### WHAT YOU NEED TO DO
Could you report every line from the entries that includes the word "lines"?

### DATA IN THIS EXERCISE
● ● ● ● ●

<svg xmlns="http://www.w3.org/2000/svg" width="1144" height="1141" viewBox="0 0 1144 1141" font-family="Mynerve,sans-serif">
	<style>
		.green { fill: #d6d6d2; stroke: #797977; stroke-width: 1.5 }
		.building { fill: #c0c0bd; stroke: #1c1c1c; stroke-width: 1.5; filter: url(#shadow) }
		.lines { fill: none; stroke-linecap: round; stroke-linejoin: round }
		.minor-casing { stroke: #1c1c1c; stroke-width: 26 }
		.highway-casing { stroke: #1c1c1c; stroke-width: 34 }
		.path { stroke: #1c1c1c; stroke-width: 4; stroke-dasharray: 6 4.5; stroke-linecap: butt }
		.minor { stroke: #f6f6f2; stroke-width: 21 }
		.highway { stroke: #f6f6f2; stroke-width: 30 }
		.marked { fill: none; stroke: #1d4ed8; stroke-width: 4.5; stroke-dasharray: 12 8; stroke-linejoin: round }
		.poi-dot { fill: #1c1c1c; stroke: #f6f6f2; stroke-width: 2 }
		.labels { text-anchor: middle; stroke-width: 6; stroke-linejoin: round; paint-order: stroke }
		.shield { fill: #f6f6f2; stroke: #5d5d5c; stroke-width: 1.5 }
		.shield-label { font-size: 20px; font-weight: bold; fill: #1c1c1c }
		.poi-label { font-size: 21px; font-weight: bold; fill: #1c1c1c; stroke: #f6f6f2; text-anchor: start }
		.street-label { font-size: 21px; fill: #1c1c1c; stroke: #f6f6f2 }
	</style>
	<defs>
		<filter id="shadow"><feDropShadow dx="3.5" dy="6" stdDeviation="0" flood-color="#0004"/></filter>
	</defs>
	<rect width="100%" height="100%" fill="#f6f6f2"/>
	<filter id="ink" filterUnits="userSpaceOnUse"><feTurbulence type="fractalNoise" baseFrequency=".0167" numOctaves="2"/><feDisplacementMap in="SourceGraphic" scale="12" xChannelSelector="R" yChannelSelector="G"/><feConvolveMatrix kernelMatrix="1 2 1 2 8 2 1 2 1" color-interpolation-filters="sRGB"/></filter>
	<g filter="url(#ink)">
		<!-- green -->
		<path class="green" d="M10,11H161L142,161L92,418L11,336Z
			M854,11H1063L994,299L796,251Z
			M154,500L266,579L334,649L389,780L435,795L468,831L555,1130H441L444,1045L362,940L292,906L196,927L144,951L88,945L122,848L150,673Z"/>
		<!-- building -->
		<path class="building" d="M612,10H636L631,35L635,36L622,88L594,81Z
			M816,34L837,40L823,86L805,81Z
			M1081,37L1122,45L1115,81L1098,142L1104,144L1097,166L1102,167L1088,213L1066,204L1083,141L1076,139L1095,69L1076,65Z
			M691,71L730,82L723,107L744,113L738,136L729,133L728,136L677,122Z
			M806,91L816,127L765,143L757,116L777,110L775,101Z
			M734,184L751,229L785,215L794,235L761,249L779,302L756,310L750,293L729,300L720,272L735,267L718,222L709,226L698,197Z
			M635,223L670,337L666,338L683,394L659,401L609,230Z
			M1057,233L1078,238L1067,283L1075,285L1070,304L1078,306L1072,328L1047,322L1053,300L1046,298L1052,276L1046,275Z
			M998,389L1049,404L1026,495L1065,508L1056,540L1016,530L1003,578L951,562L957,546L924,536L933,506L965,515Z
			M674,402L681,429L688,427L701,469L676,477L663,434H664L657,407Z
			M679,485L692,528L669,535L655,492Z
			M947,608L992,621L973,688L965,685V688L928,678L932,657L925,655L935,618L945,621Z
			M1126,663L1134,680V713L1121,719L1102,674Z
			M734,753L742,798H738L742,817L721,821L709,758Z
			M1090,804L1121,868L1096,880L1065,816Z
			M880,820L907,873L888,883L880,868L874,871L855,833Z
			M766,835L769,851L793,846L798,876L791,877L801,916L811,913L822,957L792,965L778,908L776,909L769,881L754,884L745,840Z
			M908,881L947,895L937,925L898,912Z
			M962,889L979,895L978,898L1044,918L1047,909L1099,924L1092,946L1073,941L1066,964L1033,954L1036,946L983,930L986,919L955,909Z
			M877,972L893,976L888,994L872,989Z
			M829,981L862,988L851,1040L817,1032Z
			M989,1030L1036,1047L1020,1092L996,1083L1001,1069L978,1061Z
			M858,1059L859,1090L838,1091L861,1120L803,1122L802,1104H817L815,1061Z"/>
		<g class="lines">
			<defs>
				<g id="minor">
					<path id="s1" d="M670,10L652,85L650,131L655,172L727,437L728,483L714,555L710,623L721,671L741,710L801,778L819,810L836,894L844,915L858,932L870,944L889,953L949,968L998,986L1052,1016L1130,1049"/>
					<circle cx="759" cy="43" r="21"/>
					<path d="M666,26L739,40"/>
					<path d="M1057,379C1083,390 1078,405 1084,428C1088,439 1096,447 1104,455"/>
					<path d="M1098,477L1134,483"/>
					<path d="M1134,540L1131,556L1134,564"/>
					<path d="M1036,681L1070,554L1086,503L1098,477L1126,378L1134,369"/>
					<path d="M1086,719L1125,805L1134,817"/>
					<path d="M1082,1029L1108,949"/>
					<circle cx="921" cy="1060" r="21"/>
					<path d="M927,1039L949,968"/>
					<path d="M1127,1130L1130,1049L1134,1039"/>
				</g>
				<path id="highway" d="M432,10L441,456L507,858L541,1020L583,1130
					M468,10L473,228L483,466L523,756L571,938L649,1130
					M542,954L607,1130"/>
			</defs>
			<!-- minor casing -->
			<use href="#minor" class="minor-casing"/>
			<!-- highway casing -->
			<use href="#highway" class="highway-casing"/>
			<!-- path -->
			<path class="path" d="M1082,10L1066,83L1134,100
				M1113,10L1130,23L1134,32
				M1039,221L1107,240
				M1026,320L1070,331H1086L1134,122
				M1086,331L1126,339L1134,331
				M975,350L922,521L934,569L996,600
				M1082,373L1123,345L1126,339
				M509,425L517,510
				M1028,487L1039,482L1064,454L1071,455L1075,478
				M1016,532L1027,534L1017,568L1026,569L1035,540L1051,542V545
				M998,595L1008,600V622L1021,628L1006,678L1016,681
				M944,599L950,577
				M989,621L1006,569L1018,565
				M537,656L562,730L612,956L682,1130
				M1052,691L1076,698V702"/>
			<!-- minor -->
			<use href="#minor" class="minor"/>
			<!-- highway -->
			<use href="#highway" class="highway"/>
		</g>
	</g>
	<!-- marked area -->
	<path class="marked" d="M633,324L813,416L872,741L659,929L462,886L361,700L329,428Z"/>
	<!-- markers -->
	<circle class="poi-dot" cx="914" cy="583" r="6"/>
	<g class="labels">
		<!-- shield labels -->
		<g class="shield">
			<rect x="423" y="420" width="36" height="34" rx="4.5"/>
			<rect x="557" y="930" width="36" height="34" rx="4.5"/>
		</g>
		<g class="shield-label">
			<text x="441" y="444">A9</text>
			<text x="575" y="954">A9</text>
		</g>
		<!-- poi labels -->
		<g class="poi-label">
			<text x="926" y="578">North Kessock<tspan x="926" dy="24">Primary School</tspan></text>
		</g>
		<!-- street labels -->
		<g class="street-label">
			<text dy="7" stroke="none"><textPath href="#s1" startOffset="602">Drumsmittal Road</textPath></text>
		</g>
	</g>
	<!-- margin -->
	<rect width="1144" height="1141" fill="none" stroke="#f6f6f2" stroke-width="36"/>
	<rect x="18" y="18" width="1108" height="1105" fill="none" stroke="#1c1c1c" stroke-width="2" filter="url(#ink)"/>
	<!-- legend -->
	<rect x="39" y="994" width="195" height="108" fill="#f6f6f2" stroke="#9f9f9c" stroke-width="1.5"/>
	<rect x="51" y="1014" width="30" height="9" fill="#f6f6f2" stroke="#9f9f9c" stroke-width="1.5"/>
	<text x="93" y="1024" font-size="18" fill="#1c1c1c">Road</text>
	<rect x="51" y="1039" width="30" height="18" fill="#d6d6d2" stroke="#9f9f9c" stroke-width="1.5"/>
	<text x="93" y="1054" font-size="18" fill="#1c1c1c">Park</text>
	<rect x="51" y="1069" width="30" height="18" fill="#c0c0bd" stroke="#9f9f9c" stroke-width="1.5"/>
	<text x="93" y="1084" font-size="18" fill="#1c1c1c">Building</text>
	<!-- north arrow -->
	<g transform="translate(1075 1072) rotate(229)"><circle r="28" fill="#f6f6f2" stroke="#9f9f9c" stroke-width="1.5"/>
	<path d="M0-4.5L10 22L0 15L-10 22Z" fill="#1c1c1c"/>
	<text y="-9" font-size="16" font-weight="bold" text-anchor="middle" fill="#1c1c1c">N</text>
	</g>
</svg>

● ● ● ● ●

### PROBLEM SOLUTION
		.lines { fill: none; stroke-linecap: round; stroke-linejoin: round }
		<g class="lines">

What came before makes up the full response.